By Rodney Jones
Down the street, someone must be praying, and though I don’t
Go there anymore, I want to at times, to hear the diction
And the tone, though the English pronoun for God is obsolete—
What goes on is devotion, which wouldn’t change if I heard:
The polished sermon, the upright’s arpeggios of vacant notes.
What else could unite widows, bankers, children, and ghosts?
And those faces are so good as they tilt their smiles upward
To the rostrum that represents law, and the minister who
Represents God beams like the white palm of the good hand
Of Christ raised behind the baptistry to signal the multitude,
Which I am not among, though I feel the abundance of calm
And know the beatitude so well I do not have to imagine it,
Or the polite old ones who gather after the service to chat,
Or the ritual linen of Sunday tables that are already set.

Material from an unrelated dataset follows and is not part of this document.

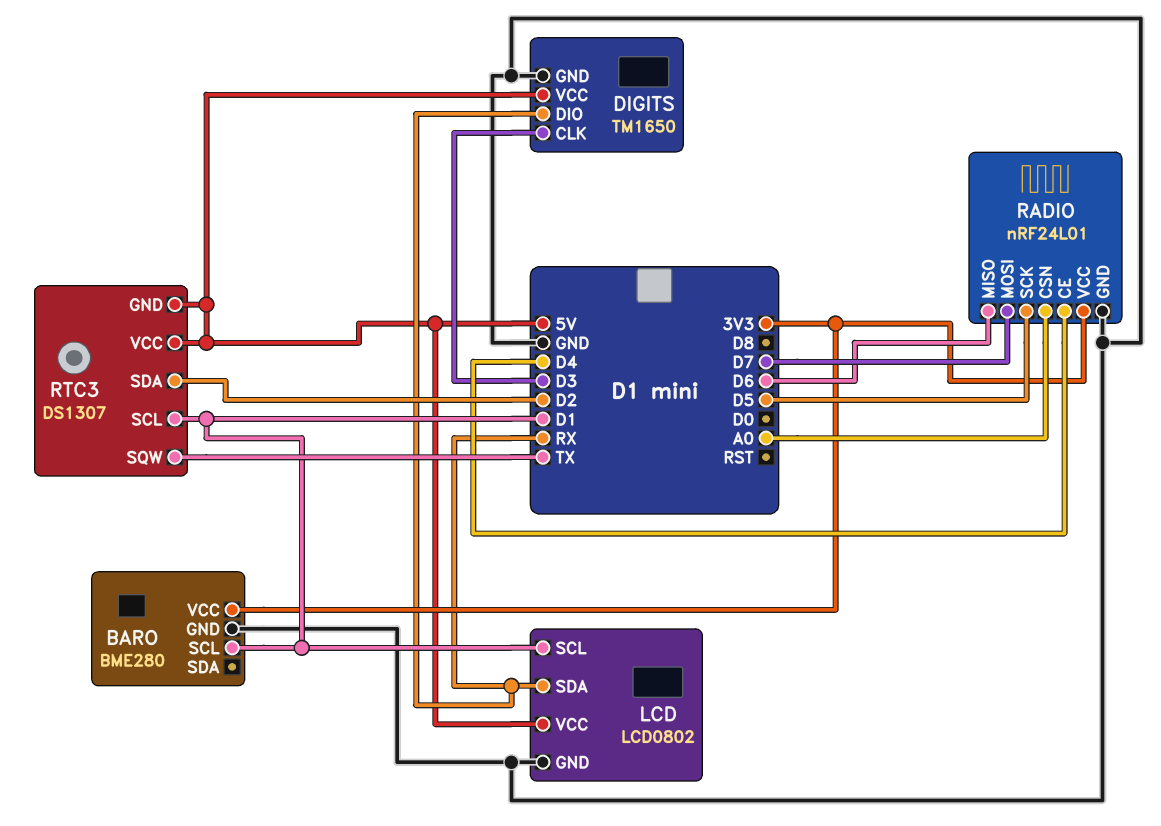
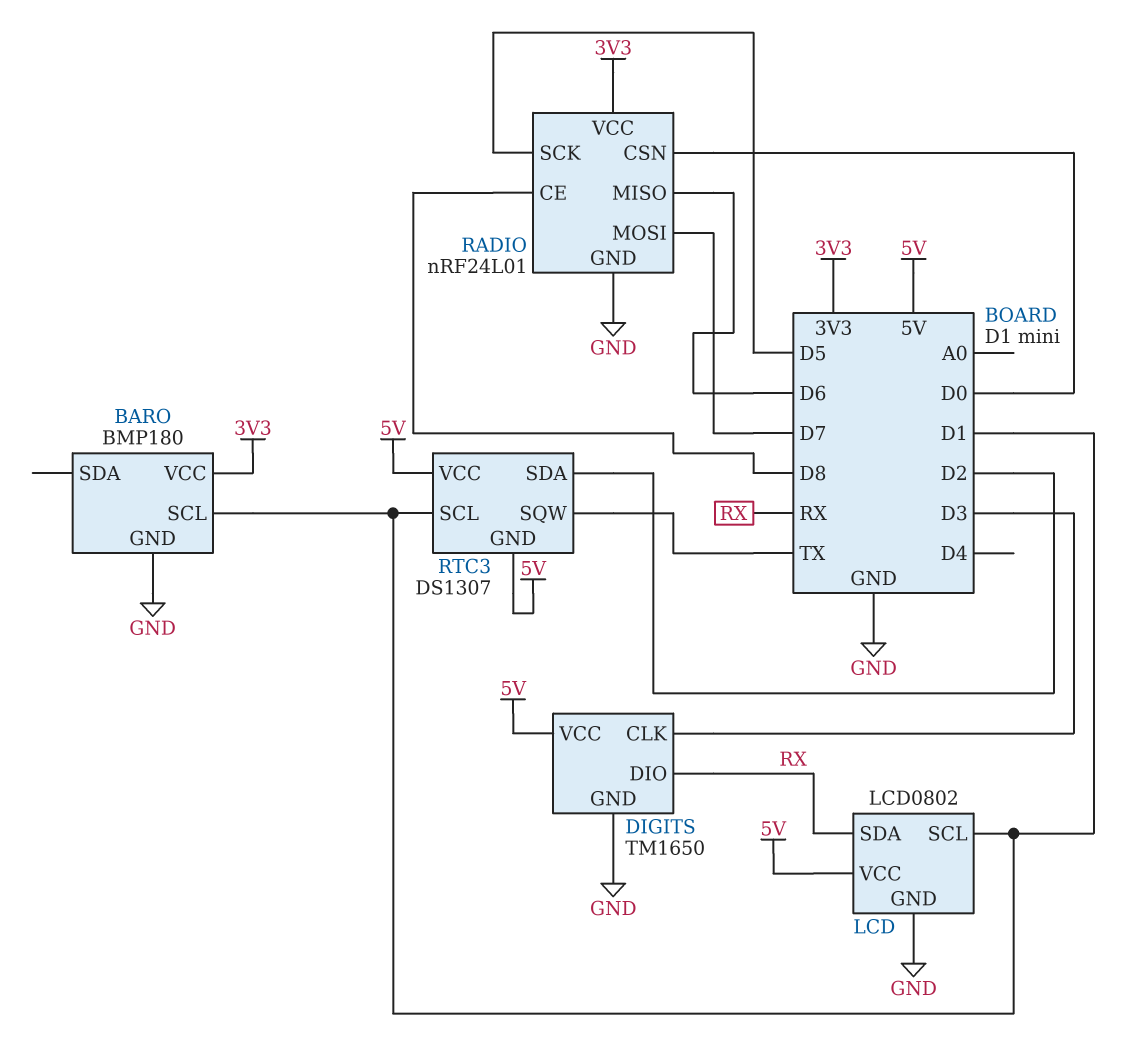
BARO: BME280 -> BMP180
RADIO pin CE: D4 -> D8
RADIO pin CSN: A0 -> D0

More than any other days, Sundays stand in unvarying rows
That beg attention: there is that studied verisimilitude
Of sanctuary, so even mud and bitten weeds look dressed up
For some eye in the distant past, some remote kingdom
Where the pastures are crossed by thoroughly symbolic rivers.
That is why the syntax of prayers is so often reversed,
Aimed toward the dead who clearly have not gone ahead
But returned to prior things, a vista of angels and sheep,
A desert where men in robes and sandals gather by a tree.
Hushed stores, all day that sense a bell is about to ring—
I recognized it, waking up, before I weighed the bulk of news
Or saw Saturday night’s cars parked randomly along the curb,
And though I had no prayer, I wanted to offer something
Or ask for something, perhaps out of habit, but as the past
Must always be honored unconsciously, formally, and persists
On this first and singular day, though I think of it as last.